1. Pursuing Probates

    1 Comment

    This is a guest post by Andrew Millard who maintains a very useful webpage listing probate records

    Probate records are a gold mine of information for genealogists, but the records can be hard to find. Prior to the creation of national civil probate courts (1858 in England, Wales and Ireland, 1876 in Scotland) one has to search the records of local, regional and national jurisdictions depending on where one’s ancestor owned property, and that means searching multiple indexes or calendars and accessing records from various archives.
    For over 30 years I have been conducting a one-name study of the name Bodimeade, and ten years ago I had reached a point where I decided that a systematic check of every probate index was the next logical step. I also had some other surnames where I regularly collected all references in pre-1850 or pre-1800 records as I found them (in case you are interested: Brooksby, Littlechild, Redington, Spriddle), and intended to collect all the index entries for them as well. So how did I go about it?
    I started with the book Probate Jurisdictions: where to look for wills by Jeremy Gibson and Else Churchill which describes the area cover by each court and lists all known indexes (and their deficiencies). Although it was last updated in 2002 this book is invaluable as a concise guide to the courts, the printed indexes and the locations of the original records. My copy is very well thumbed!
    As I have easy access to a major research library, I started by systematically working through all the probate indexes published by the British Record Society. Then I went to Probate Jurisdictions to identify other indexes and checked as many of them as were in the library. I made slow but steady progress in lunchtime sessions in the library, but after a while it became obvious that there were new indexes appearing that weren’t in Probate Jurisdictions, so I started annotating my copy and checking them as well.

Extracted data:
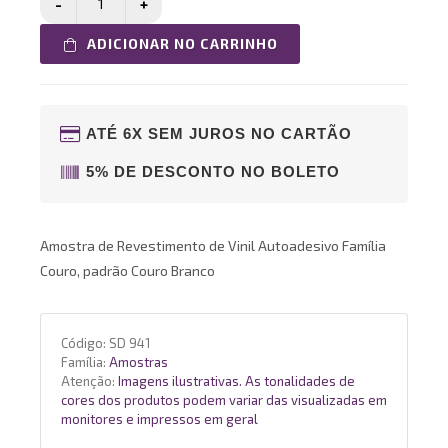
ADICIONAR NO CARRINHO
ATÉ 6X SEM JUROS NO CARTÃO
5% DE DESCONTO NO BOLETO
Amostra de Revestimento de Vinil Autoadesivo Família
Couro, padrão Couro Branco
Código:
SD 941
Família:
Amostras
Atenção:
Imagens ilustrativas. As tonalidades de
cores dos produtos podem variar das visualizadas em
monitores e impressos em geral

Task description:
Extend the account of searching probate indexes for family history, picking up after its final sentence. The records that accompany this page were drawn from a separate source.

Result below:
    It’s all very well writing ‘see BRS 102, 108, 111’ in the margin of book to denote a new set of indexes for the London Commissary Court but I soon started finding online indexes, and added notes like ‘online index bristol.gov.uk/ccm/content/Leisure-Culture/records-and-archives/bristol-wills-index-1793-1858.en’ for the Bristol Consistory Court. When I revisited an index that had to be typed out again, and I decided that I’d be better off creating a webpage with the links in. So my page Recent Indexes to English, Welsh, Scottish and Irish Probate Records was born, initially just for my own use. As it developed I made it public because it seemed others could benefit from my efforts in compiling it.
    Since then it has growed like Topsy. Although I have tried not to duplicate material from Probate Jurisdictions, I have included older indexes that have been scanned and placed online. I periodically search sites with major collections of scanned books, like archive.org and books.familysearch.org for newly scanned indexes. In doing this I’ve found a handful that were omitted from Probate Jurisdictions. That might be because they are superseded by a later index, but in some cases I know of no other index.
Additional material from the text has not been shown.